I attended Antioch College (1854-55) in Horace Mann's time, for less than a year, reciting in classes in geometry, higher algebra, English grammar, rhetoric, etc., pursuing no regular course, and part of the time taking special lessons, and while there actively participated in a small debating club, to which some men still living and of high eminence belonged. One member only of the club has, so far, died upon the gallows. This was Edwin Coppoc, who was hanged with John Brown in December, 1859.
In the exciting Presidential campaign of 1856 (though not old enough to vote) I made, in Clark and Greene Counties, Ohio, above fifty campaign speeches for Fremont, the excitement being so high that mobbing or egging was not uncommon. The pro-slavery people called Fremont's supporters abolitionists—the most opprobrious name they conceived they could use. Colonel Wm.
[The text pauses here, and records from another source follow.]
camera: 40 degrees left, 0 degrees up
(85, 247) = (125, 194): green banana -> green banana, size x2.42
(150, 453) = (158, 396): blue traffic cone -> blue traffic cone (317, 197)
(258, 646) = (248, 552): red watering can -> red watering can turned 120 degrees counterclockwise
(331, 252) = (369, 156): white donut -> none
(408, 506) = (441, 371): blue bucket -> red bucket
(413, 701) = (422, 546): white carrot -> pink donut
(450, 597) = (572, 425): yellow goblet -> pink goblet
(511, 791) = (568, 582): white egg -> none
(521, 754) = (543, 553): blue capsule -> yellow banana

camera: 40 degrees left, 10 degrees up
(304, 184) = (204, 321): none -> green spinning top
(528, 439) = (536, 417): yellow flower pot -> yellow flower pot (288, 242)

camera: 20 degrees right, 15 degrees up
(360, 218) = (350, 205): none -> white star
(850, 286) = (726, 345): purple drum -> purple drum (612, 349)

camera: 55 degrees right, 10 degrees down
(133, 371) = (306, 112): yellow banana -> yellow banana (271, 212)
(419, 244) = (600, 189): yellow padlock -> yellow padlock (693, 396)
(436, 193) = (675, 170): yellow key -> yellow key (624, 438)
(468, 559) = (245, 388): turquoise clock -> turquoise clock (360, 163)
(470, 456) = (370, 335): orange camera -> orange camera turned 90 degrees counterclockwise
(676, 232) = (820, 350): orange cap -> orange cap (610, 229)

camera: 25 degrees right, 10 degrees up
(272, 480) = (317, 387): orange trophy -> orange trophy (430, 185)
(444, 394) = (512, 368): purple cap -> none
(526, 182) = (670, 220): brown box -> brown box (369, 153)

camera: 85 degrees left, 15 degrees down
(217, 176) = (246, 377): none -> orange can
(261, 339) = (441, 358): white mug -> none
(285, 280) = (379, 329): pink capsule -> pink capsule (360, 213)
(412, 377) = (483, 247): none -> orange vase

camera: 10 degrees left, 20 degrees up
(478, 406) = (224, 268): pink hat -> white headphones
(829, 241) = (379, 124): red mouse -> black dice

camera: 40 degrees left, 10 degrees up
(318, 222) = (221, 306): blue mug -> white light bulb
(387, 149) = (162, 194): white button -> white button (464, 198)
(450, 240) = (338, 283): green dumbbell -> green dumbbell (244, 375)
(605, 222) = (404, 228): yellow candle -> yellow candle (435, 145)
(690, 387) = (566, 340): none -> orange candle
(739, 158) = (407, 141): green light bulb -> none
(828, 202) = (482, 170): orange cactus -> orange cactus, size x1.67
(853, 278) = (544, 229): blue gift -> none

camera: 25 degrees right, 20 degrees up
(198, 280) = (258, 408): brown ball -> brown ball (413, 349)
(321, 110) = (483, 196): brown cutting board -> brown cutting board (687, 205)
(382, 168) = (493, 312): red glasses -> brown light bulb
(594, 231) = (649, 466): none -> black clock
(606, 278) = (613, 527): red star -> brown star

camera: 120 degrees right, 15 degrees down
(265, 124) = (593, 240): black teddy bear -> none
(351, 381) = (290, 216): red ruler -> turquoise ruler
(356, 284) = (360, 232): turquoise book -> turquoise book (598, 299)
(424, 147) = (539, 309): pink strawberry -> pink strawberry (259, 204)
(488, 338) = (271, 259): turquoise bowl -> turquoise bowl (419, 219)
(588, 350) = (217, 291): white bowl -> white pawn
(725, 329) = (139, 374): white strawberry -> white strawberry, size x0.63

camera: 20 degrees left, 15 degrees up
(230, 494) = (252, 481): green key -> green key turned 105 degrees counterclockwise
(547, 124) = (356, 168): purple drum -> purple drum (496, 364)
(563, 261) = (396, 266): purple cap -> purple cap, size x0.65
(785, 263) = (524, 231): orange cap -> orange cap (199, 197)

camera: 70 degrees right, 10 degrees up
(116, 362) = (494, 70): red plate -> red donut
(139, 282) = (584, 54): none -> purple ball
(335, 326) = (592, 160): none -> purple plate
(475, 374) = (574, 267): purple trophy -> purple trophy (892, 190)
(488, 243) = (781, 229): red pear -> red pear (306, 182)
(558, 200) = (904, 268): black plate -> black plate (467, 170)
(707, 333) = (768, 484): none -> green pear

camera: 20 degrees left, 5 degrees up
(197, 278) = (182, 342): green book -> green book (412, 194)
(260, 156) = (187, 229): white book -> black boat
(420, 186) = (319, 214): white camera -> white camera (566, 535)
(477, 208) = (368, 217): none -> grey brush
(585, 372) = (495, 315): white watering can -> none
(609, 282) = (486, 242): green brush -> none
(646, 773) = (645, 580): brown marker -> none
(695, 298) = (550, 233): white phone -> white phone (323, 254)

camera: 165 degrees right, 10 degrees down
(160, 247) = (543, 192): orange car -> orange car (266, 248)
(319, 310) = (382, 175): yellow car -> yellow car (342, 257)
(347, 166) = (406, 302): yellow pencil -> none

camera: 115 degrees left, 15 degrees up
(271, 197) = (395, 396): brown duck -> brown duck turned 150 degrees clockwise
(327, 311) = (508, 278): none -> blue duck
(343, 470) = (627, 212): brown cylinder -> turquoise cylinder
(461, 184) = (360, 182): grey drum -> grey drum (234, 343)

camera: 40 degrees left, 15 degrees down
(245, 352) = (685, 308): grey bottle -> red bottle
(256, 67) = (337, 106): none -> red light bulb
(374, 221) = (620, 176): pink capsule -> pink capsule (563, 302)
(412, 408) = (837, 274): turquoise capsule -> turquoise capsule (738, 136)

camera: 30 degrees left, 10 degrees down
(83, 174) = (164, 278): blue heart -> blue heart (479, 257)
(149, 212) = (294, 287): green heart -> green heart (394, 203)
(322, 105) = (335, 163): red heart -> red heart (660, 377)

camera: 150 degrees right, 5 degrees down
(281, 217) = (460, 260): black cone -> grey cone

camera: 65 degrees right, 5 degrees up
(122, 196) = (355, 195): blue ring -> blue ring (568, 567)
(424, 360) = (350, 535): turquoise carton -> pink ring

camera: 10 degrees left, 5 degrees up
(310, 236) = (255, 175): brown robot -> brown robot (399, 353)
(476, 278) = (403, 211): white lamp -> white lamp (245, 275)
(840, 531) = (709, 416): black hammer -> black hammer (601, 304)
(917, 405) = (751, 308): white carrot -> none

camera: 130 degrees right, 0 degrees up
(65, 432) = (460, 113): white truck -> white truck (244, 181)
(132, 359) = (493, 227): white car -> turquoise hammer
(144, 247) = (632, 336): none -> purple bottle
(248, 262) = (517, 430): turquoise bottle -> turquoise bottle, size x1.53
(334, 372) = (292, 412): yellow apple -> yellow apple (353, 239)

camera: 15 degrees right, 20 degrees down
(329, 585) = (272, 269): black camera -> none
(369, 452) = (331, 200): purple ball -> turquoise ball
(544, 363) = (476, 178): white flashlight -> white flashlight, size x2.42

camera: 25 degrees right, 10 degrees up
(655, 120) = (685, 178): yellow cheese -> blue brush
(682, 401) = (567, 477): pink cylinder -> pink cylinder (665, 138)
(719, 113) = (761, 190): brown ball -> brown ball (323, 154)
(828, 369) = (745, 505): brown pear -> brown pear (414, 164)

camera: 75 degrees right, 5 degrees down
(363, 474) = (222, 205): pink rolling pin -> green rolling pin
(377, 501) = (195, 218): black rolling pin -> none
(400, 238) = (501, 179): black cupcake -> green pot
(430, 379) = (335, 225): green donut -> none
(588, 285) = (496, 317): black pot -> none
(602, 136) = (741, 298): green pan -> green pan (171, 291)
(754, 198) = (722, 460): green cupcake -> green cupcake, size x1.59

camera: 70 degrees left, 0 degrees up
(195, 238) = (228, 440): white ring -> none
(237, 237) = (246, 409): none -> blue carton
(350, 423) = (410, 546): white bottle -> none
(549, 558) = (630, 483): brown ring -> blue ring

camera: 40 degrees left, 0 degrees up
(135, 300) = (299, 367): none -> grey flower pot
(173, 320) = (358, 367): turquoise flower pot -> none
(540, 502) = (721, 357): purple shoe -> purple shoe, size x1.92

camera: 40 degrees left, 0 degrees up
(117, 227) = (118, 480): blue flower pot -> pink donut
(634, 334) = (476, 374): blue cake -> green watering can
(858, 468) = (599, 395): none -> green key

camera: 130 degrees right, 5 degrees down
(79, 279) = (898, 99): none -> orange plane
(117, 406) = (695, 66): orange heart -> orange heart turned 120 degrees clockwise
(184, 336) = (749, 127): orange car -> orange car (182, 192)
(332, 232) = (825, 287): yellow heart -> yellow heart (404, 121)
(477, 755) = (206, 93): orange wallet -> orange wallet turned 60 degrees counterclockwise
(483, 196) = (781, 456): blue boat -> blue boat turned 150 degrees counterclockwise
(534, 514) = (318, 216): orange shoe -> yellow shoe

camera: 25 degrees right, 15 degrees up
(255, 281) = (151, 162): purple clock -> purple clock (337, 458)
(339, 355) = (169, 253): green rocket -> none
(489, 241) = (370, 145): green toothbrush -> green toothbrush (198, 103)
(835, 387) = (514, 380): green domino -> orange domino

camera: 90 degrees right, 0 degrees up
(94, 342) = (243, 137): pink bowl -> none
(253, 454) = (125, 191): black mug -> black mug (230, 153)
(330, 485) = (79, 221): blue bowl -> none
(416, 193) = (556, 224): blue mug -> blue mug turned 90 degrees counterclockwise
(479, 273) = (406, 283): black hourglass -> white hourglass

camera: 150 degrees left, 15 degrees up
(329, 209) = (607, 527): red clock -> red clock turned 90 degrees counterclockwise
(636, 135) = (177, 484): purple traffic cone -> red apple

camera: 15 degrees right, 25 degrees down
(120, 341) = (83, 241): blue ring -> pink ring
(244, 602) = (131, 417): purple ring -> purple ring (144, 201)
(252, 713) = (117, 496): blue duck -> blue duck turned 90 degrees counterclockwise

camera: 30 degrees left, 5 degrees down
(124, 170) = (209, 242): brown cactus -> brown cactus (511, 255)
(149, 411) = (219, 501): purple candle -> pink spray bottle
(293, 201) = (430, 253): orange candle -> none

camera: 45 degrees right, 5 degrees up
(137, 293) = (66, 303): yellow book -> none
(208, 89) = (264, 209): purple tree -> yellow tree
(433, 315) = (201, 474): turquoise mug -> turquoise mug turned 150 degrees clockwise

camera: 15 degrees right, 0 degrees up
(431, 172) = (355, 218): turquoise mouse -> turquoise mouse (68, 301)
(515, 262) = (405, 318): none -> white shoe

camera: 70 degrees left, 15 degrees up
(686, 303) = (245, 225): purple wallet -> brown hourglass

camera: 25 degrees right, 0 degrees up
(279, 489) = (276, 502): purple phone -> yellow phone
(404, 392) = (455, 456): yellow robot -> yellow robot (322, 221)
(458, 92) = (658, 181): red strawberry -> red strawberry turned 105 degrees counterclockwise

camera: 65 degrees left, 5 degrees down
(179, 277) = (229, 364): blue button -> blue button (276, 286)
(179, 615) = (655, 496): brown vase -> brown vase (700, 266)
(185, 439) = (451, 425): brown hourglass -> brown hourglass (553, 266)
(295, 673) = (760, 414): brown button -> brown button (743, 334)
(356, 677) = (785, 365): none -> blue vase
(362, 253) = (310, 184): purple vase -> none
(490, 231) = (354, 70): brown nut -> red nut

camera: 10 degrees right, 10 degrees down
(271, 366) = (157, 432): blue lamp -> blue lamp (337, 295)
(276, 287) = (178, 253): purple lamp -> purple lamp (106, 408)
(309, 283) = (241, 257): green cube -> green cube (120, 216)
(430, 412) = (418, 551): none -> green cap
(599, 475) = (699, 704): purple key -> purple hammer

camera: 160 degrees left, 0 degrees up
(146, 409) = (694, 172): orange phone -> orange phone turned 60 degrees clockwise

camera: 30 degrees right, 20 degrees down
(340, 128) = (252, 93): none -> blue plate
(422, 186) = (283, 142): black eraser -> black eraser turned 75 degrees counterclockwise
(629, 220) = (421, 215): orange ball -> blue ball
S. Furay (now of Columbus, Ohio), of about my age, also made many speeches in the same campaign, and we were joint recipients of at least one egging, at Clifton, Ohio.
In the midst of my farm work and duties, by employing room hours, evenings, rainy days, etc., I could make much progress in studies, and besides this I did a little fishing in the season, and some hunting with a rifle, in the use of which I was skillful in killing game. Hunting became almost a passion, hence had to be wholly given up.
At the close of the 1856 Presidential campaign, my mother having, in consequence of my purpose to practise law, removed from the farm to Yellow Springs, Ohio, I became a resident of Springfield, and there pursued, regularly, in Anthony & Goode's office, the study of law.